→ **Passage to read**:
----
Neil McGowan
- Neil McGowan, Troon F.C. Coach (October 2015)

Personal information
- Full name: Neil William McGowan
- Date of birth: 15 April 1977 (age 47)
- Place of birth: Glasgow, Scotland
- Position(s): Defender

Team information
- Current team: Troon

Senior career*
- Years: Team / Apps / (Gls)
- 1995–1996: Stranraer / 4 / (0)
- 1996–1999: Albion Rovers / 64 / (0)
- 1999–2001: Oxford United / 31 / (0)
- 2001: Stranraer / 7 / (0)
- 2001–2002: Clydebank / 32 / (3)
- 2002: KA Akureyri / 11 / (2)
- 2002–2007: Airdrie United / 151 / (1)
- 2007–2008: Queen of the South / 3 / (0)
- 2007–2008: → Stranraer (loan) / 8 / (0)
- 2008–2010: Ayr United / 55 / (1)
- 2010–2011: Clyde / 45 / (1)
- 2011–2013: Irvine Meadow / 0 / (0)
- 2013–2016: Troon / 0 / (0)
- 2016–2017: Irvine Meadow / 0 / (8)
- 2017–: Troon / - / (-)

= Neil McGowan =

Scottish footballer and coach

Neil William McGowan (born 15 April 1977 in Glasgow) is a Scottish professional footballer who is currently player/first-team coach in the Scottish Juniors with Troon.

==Playing career==
McGowan was signed by Queen of the South manager Gordon Chisholm in 2007 and was primarily a centre back, who could also play full back. When signing for the Doonhamers, McGowan had already played for six other clubs that included Stranraer, Albion Rovers, Oxford United, Clydebank, KA Akureyri (Iceland) and Airdrie United.

McGowan then signed for Ayr United on 25 January 2008.

McGowan then signed for Clyde F.C., who his father (also named Neil) had played for in the late Sixties and early Seventies, in the January 2010 transfer window and he stayed at the Bully Wer until May 2011, after making 48 appearances in all competitions.

After his release from the Cumbernauld club, McGowan joined his brother Chris at Irvine Meadow.

McGowan then signed for Troon in the summer of 2013 and was part of the West of Scotland Super League First Division winning team in season 2013–14. McGowan was then appointed player-coach in May 2015.

==Coaching career==
McGowan started his coaching career when he joined Ayr United and worked as the club's under 19s coach at Somerset Park and was then appointed player-coach of Troon in May 2015 under Jimmy Kirkwood.
----
→ **Task objective**:
From the Neil McGowan article, set down word for word the part that begins with "- Place of birth: Glasgow, Scotland" and ends with "Rovers / 64 / (0)".
----
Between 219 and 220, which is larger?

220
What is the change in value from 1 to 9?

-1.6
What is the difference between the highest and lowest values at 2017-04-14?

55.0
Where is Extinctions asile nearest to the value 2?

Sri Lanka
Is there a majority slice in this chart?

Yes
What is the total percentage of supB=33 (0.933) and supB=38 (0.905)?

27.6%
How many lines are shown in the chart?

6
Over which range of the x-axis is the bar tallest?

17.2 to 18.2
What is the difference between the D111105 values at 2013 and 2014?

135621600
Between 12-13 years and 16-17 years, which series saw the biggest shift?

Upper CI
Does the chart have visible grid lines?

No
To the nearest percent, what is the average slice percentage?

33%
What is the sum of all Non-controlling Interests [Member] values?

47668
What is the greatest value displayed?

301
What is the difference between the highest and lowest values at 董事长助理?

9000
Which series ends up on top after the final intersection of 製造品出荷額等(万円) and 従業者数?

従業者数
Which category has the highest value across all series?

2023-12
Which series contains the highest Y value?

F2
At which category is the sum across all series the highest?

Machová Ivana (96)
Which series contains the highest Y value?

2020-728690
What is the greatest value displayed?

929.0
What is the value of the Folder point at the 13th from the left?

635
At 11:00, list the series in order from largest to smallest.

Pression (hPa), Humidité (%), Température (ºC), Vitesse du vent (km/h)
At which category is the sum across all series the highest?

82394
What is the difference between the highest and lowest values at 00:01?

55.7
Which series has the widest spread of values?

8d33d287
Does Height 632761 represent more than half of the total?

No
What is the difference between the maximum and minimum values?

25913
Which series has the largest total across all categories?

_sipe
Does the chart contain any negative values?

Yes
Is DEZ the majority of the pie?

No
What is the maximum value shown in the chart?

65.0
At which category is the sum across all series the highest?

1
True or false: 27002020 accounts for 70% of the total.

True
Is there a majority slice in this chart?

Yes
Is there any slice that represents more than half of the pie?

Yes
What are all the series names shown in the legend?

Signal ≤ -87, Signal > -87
----
→ **Written answer**:
- Place of birth: Glasgow, Scotland
- Position(s): Defender

Team information
- Current team: Troon

Senior career*
- Years: Team / Apps / (Gls)
- 1995–1996: Stranraer / 4 / (0)
- 1996–1999: Albion Rovers / 64 / (0)